To Samar Hassan, by Jessamine O Connor

—and after the death of photographer Chris Hondros—

I had to wake my baby this morning
Pink-faced, her head was damp and hot
Stuck, soft, in the corner of the cot
Unusually late at ten o clock

I needed to hold onto her heat
Weigh that bulk in my arms, and squash
My dry face against her clammy cheeks, when
I saw your picture in the paper again

Your 5-year-old loss on the shadow road
Open-mouthed and raddled in your parents blood
Standing alone, and barely hip-high
To the G.I, still holding his gun

I remember you, your black+white scream
Was it seven years ago? I felt something
Turned the page, carried on
And now even the man with the camera is gone

So you’re back on that road in a spotlight of grief
The blood rains around you, frozen in grey
That day, the day that can’t be undone
And the G.I is still swinging his gun

I see you, and hear that thing people say
How you don’t know what you’ve got ‘til it’s gone
So I breathe this new life in, and know what we have
The luck that it hasn’t been taken away.

© Jessamine O Connor

Stephanelle, by Chris Pearson

You came one weekend but you stayed for good
That warm first kiss has lasted through the years
Our bodies not our minds knew where we stood.

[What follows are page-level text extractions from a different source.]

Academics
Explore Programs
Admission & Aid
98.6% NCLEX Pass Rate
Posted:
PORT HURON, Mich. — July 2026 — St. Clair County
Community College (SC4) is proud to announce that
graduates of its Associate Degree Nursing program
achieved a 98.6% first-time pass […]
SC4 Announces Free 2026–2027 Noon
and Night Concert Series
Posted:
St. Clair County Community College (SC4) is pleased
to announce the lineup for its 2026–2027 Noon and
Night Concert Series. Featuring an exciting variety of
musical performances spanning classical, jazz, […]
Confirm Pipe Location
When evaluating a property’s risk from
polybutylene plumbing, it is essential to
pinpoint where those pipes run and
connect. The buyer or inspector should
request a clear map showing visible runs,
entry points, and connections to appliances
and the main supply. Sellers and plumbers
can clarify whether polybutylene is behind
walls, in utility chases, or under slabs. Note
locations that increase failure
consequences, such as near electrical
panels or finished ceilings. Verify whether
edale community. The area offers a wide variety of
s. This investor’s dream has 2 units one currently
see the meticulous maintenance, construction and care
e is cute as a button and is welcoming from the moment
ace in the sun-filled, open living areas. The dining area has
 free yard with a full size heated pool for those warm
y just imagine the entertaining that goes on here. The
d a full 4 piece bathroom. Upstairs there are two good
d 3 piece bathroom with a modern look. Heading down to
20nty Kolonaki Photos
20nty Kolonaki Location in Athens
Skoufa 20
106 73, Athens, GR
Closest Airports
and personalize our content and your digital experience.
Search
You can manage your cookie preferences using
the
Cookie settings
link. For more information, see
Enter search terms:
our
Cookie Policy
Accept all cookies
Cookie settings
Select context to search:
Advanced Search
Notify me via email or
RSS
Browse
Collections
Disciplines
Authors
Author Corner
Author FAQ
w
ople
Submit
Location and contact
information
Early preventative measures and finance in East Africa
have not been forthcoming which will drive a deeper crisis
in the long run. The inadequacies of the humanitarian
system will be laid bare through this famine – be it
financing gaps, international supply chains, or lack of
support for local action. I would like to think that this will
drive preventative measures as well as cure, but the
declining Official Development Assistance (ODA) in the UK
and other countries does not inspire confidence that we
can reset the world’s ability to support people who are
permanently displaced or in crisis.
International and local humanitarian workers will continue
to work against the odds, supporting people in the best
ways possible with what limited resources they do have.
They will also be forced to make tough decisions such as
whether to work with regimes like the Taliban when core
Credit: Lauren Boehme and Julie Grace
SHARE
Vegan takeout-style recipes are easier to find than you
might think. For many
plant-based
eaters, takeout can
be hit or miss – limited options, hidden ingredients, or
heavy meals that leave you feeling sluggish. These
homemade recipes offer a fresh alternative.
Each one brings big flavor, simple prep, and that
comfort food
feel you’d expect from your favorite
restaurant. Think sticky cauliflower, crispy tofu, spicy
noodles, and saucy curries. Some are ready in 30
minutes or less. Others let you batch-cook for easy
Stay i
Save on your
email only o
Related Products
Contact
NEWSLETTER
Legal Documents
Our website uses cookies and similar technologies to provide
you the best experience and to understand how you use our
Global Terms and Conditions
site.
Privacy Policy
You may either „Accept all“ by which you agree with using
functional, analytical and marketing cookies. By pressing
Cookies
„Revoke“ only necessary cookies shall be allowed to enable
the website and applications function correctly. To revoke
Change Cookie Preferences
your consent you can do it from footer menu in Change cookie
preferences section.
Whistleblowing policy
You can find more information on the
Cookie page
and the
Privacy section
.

When first you came we both thought that we would
Just turn our backs and part, not shedding tears,
You came one weekend but you stayed for good

Since then we’ve learned our lesson, understood,
That our two lives were linked. It now appears
our bodies not our minds knew where we stood.

We kissed, unknowing, but our dumb mouths should
- if not tongue-tied - have told we were blind seers.
You came one weekend but you stayed for good.

Then sweet content flowed in, a rising flood
That swept away all worries, doubts and fears
Our bodies not our minds knew where we stood.

We’ve grown together since, in parenthood,
Till now we fit and match like well-meshed gears
You came one weekend but you stayed for good
Our bodies not our minds knew where we stood.